El 19 de marzo fue el Día del Padre. Ese día, esperando en
el aeropuerto de Barcelona la salida de un avión que me debía llevar a
Valladolid, hojeando los periódicos he visto una viñeta que me ha animado a
escribir este comentario. En ella se ven dos figuras adultas abrazadas. Una de
ellas de edad avanzada. La otra era un hombre que muy bien podría ser un
cuarentón. Y el hombre viejo (mayor, no se enfaden) le está diciendo al
cuarentón: “…Pero seguiré regañándote”.
A lo que éste le respondió: “…Cuando
quieras, papá”.
No quiero defraudar a quienes me están reclamando un
comentario sobre la generosa acogida que han dado los líderes de las
principales fuerzas políticas españolas a la petición de la Unión Romaní de que reservaran un lugar
seguro en sus listas de candidatos en las Elecciones Generales del 28 de abril.
Lo haré en cuanto se cumplan los plazos establecidos por la ley que señalan que
los partidos políticos deberán presentar sus candidaturas al Congreso y al
Senado antes del día 25. El día 27 de marzo se publicarán las listas en el
Boletín Oficial y, tras unos días para solventar recursos e impugnaciones, el 2
de abril se darán a conocer las candidaturas una vez proclamadas. Quiero dejar
pasar algunos días para que algunos partidos que tienen posibilidad de lograr
representación parlamentaria recuerden nuestra existencia y nuestra fuerza
electoral.
Hoy, sin embargo, quiero hablar del Día del Padre, y más
concretamente del Día del Padre Gitano. De la mujer gitana me he ocupado
cumplidamente en anteriores comentarios. Hoy quiero detenerme con especial
interés y precaución en mostrarles lo que para nosotros representa la figura
del padre en el seno de nuestra familia.
La familia es la
piedra angular de nuestra existencia
No se extrañen si les digo que en la Constitución Española
de 1978 no existe ninguna referencia que nos ayude a entender cuál es el
concepto de familia que ella sustenta. Y no solo en la Constitución sino en la
legislación ordinaria del Estado no aparece una definición clara de la familia.
La familia es un concepto antropológico cuando se vincula al clan o a la tribu,
de la misma forma que es un hecho sociológico e incluso económico perfectamente
identificables en el Derecho Civil. En términos generales se puede afirmar que
la familia es la base sobre la que se sustenta la vida en sociedad de los seres
humanos.

Objetivo del ejercicio: Prosiga el texto sobre el Día del Padre y la familia gitana a partir de su última oración. Las filas no desempeñan ningún papel en esta tarea.

Listado de datos:
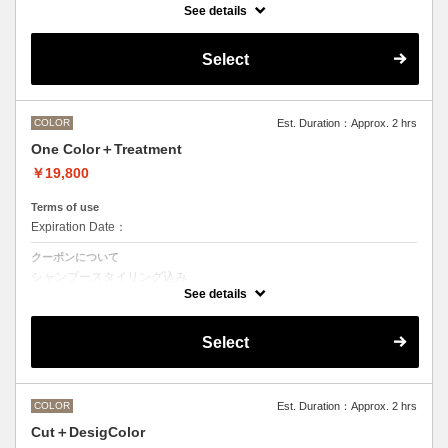
See details
●ご希望の色やカラー履歴、デザインによっては１度のブリーチでは表
現できない場合がございます。
●髪の長さにより別途ロング料金を頂戴いたします。
Select
M ¥＋550 L¥＋1100 LL¥＋2200
COLOR
Est. Duration：Approx. 2 hrs
One Color＋Treatment
￥19,800
Terms of use
Expiration Date：
クーポンについて
シャンプースタイリング込み
See details
Aujuaシステムトリートメントを使った４ステップトリートメント＋マ
イクロバブルシャンプー込み
トリートメントは髪質に合わせてご提案させていただきますので、料金
Select
が前後する場合がございます。
●ハイライト、ブリーチ、ポイントカラーなどデザインカラーをご希望
の方は別のメニューをご選択ください。
●髪の長さにより別途ロング料金を頂戴いたします。
M ¥＋1100 L¥＋1650 LL¥＋2200
COLOR
Est. Duration：Approx. 2 hrs
Cut＋DesigColor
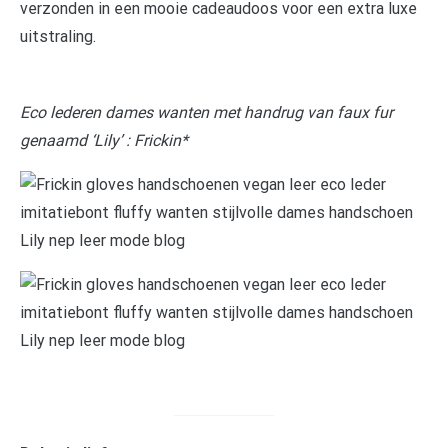
verzonden in een mooie cadeaudoos voor een extra luxe
uitstraling.
Eco lederen dames wanten met handrug van faux fur
genaamd ‘Lily’ : Frickin*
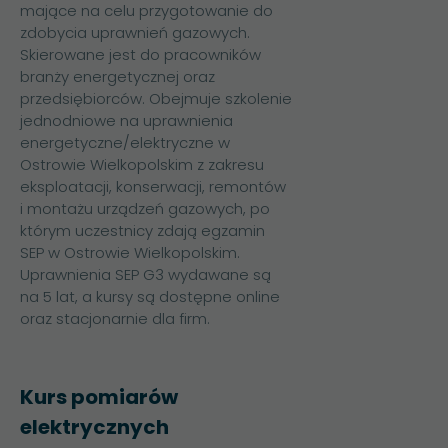
mające na celu przygotowanie do
zdobycia uprawnień gazowych.
Skierowane jest do pracowników
branży energetycznej oraz
przedsiębiorców. Obejmuje szkolenie
jednodniowe na uprawnienia
energetyczne/elektryczne w
Ostrowie Wielkopolskim z zakresu
eksploatacji, konserwacji, remontów
i montażu urządzeń gazowych, po
którym uczestnicy zdają egzamin
SEP w Ostrowie Wielkopolskim.
Uprawnienia SEP G3
wydawane są
na 5 lat, a kursy są dostępne online
oraz stacjonarnie dla firm.
Kurs pomiarów
elektrycznych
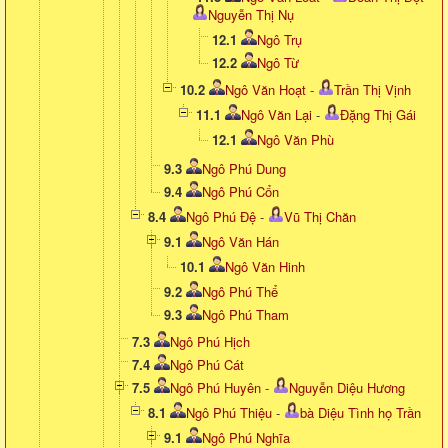
Nguyễn Thị Nụ
12.1
Ngô Trụ
12.2
Ngô Từ
10.2
Ngô Văn Hoạt
-
Trần Thị Vịnh
11.1
Ngô Văn Lại
-
Đặng Thị Gái
12.1
Ngô Văn Phù
9.3
Ngô Phú Dung
9.4
Ngô Phú Cổn
8.4
Ngô Phú Đệ
-
Vũ Thị Chăn
9.1
Ngô Văn Hán
10.1
Ngô Văn Hinh
9.2
Ngô Phú Thể
9.3
Ngô Phú Tham
7.3
Ngô Phú Hịch
7.4
Ngô Phú Cát
7.5
Ngô Phú Huyên
-
Nguyễn Diệu Hương
8.1
Ngô Phú Thiệu
-
bà Diệu Tình họ Trần
9.1
Ngô Phú Nghĩa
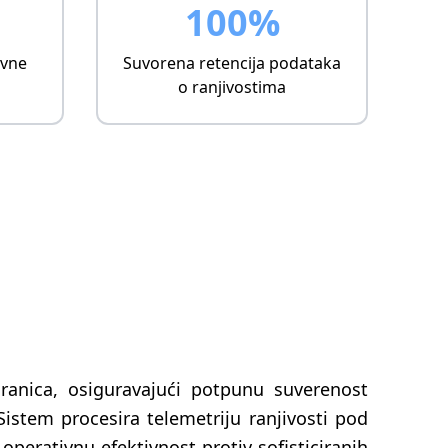
100%
ivne
Suvorena retencija podataka
o ranjivostima
granica, osiguravajući potpunu suverenost
stem procesira telemetriju ranjivosti pod
operativnu efektivnost protiv sofisticiranih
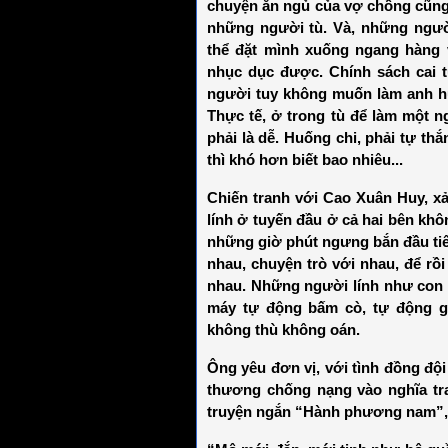
chuyện ăn ngủ của vợ chồng cũng
những người tù. Và, những ngườ
thể đặt mình xuống ngang hàng 
nhục dục được. Chính sách cai 
người tuy không muốn làm anh 
Thực tế, ở trong tù để làm một 
phải là dễ. Huống chi, phải tự th
thì khó hơn biết bao nhiêu...
Chiến tranh với Cao Xuân Huy, x
lính ở tuyến đầu ở cả hai bên khô
những giờ phút ngưng bắn đầu tiên
nhau, chuyện trò với nhau, để rồi
nhau. Những người lính như con 
máy tự động bấm cò, tự động g
không thù không oán.
Ông yêu đơn vị, với tình đồng đội 
thương chống nạng vào nghĩa tra
truyện ngắn “Hành phương nam”, 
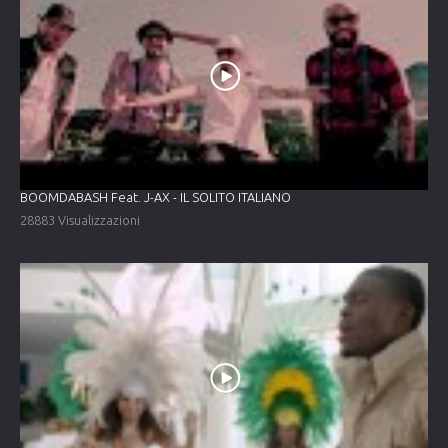
BOOMDABASH Feat. J-AX - IL SOLITO ITALIANO
28883 Visualizzazioni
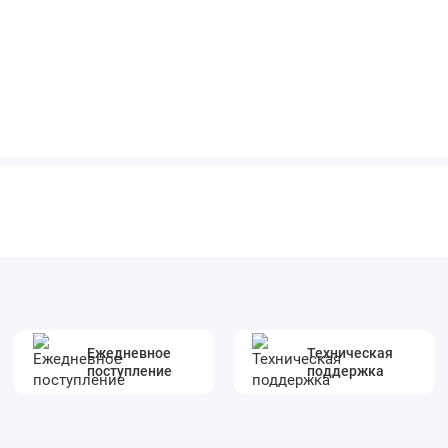
Ежедневное
Техническая
поступление
поддержка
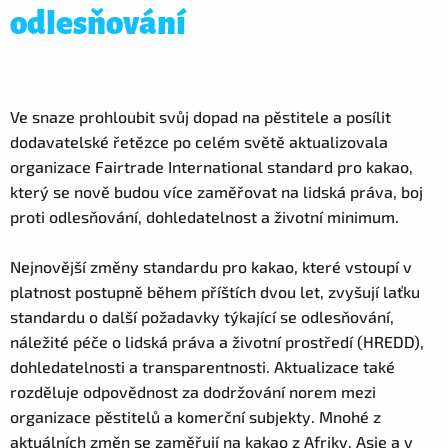
odlesňování
Ve snaze prohloubit svůj dopad na pěstitele a posílit
dodavatelské řetězce po celém světě aktualizovala
organizace Fairtrade International standard pro kakao,
který se nově budou více zaměřovat na lidská práva, boj
proti odlesňování, dohledatelnost a životní minimum.
Nejnovější změny standardu pro kakao, které vstoupí v
platnost postupně během příštích dvou let, zvyšují laťku
standardu o další požadavky týkající se odlesňování,
náležité péče o lidská práva a životní prostředí (HREDD),
dohledatelnosti a transparentnosti. Aktualizace také
rozděluje odpovědnost za dodržování norem mezi
organizace pěstitelů a komerční subjekty. Mnohé z
aktuálních změn se zaměřují na kakao z Afriky, Asie a v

Resultado del ejercicio:
Pero no todas las
familias son iguales
No hay, al menos así lo creo, una etnia o algún grupo
nacional o cultural que acapare para sí solo el conjunto de lo que los humanos
entendemos por los valores más entrañables de la convivencia. No hay en la
humanidad grupos en los que todos sus miembros sean malos o todos santos. Ni
siquiera las virtudes y los defectos se concentran con mayor preponderancia en
comunidades más o menos homogéneas de las que conviven con nosotros. Dicho en
román paladino: que buenos y malos los hay en todas partes. Sentado este
principio júzguese lo que voy a decir a continuación como el testimonio gitano
de lo que para nosotros representa la figura del padre. Sin establecer
comparaciones con nadie. Sin valorar que es mejor o qué es peor si lo
comparamos con el resto de la sociedad mayoritaria. Nosotros, los gitanos,
somos así, con todas las contradicciones y excepciones que se quieran, pero
somos así.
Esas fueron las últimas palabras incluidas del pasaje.